In full: Lee Kuan Yew’s ‘rainbow’ speech that inspired a nation

07/06/1996

In this speech to the Singapore Press Club on Jun 7, 1996, founding Prime Minister Lee Kuan Yew answered the question: Will Singapore survive Lee Kuan Yew and had a special message to young Singaporeans.

This title (Picking up the gauntlet: Will Singapore survive Lee Kuan Yew?) was proposed by the Press club. I agreed to it because it is topical, arising out of my recent speech in Parliament.

In 1965 Singapore suddenly became independent — a vulnerable island with an improbable chance of survival. The geopolitical, economic, and demographic forces were against it. Singapore is not a natural country. It is man-made, artificial, the result of British commercial activities across the oceans which made it a nodal point in a world-wide British maritime empire. We inherited one nodal point but with a hinterland, like a heart without a body. We faced a bleak future.

I had one simple guiding principle for survival from the very start, that Singapore had to be better organised than the countries of the region.
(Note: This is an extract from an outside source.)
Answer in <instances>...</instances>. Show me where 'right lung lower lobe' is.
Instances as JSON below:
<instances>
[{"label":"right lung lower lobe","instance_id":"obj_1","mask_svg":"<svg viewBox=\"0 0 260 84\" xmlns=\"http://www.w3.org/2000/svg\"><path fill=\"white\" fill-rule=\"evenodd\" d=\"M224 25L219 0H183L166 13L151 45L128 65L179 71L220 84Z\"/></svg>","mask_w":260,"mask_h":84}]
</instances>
My colleagues and I worked out two strategies to overcome our difficulties:

  1. We leap-frogged the region. Our neighbours were out to reduce their economic links with us. So we linked up with the developed world. MNCs became a driving force in manufacturing and we exported our products to them. No other country in the region did this. Now this strategy has proved so successful that all our neighbours, and the whole of Asia, are doing likewise.
  2. We created first world conditions in what was then a third world region. We succeeded in establishing first world standards in public and personal security, health, education, telecommunications, transportation, both sea and air, and in social services. We became a base camp from which entrepreneurs forayed into the less developed areas around us. We trained our people and geared them to provide first world standards of service.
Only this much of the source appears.